MySQL fulltext search Boolean mode confusion
I'm getting a bit confused when trying to set up a search utilizing fulltext search in boolean mode. Here is the query I'm using:
$query = "SELECT *, MATCH(title) AGAINST('$q' IN BOOLEAN MODE) AS score FROM results WHERE MATCH(title) AGAINST('$q' IN BOOLEAN MODE) ORDER BY score DESC";
When I run a search for +divorce+refinance, the results returned are:
1) Divorce: Paying Off Spouse = Rate/Term Refinance 2) Divorce - What to Look Out For Regarding Divorced Borrowers
Am I right in thinking that the second result should not be appearing, as it does not have both words? If not, how can I create that functionality?
Maybe I am mistaken, but if you search this string +divorce+refinance you get a weird result. If you want to search both words, your should search for +divorce +refinance (with a space between).
I tested it and it returns only one row:
Divorce: Paying Off Spouse = Rate/Term Refinance
Your problem relates to the create a prioritized boolean query and for this type of query one has to go in depth of Boolean search and to now how the Boolean search is performed. In simple words let me explain you why the second number result of result is shown.
Once should first understand what does Boolean means in programming? It means either condition is true or false i,e 0 to 1.
Now let me explain for the Boolean search is performed? You have given two words. Let us search the row by row in Boolean mode. Search engine start and searches the row by row now where ever the First word is found, it makes the record true and give score as 1 to the rows in which the first word is found and also prepare the numbers of words found in the row.
Now it moves the next word and do the same process gives the record True and makes a list of records wherever the word is found and also prepare the number of words found in the row.
Now there are two rows of results are available and they are clubbed and with the priority is given to the words with the maximum number of words and row here is the main problem lies.

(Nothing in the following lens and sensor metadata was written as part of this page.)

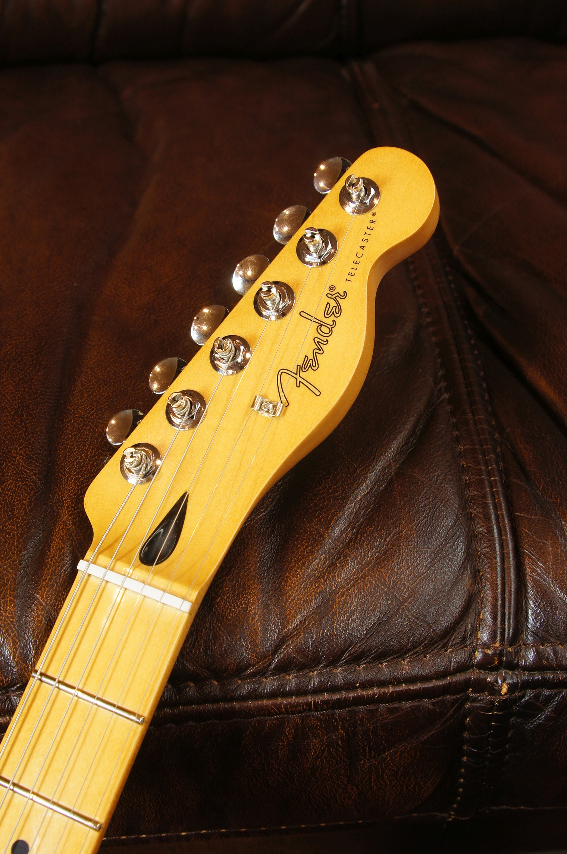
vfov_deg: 37.9
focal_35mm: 52
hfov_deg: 25.7
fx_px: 1243
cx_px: 284
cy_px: 427
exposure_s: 1/13
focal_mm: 35
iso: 400
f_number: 8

First >>> total nos. >> Second >> total nos. >>> Final >> row Word >>> Results >> Word >>>> of words > > > Results >>no >>Answer
1 >>>>>>>> 2 >>>>>>>>1>>>>>>>>>1>>>>>>>>1.33>>>> 1 >>> 1.33 0 >>>>>>>> 0 >>>>>>>>2>>>>>>>>>2>>>>>>>>1.25>>>> 2 >>> 1.25 0 >>>>>>>> 0 >>>>>>>>1>>>>>>>>>0>>>>>>>>1.25>>>> 3 >>> 1
While clubbing two results lists when true added with false then result is true, as if you add 1 + 0 = 1 and the results are should with value more than 1. So, while scoring the relevancy to the words found it is always found that the search engine shows the results where it found any word.
Scoring relevancy queries are done in two types either ignore the scores which are equal to one and only do calculations on the records who's score is greater than 1. Second is to make such a query that it never shows the records equal to one. As in your case you can so the below things also to get the correct results for two words:
SELECT *, ( (1.3 * (MATCH(title) AGAINST ('+term +term2' IN BOOLEAN MODE))) + (0.6 * (MATCH(text) AGAINST ('+term +term2' IN BOOLEAN MODE))) ) AS score FROM results WHERE ( MATCH(title, text) AGAINST ('+term +term2' IN BOOLEAN MODE) ) HAVING relevance > 0 ORDER BY relevance DESC;
I know that using the word HAVING make the query little slow but there is no other solution available. Hope this solves your query.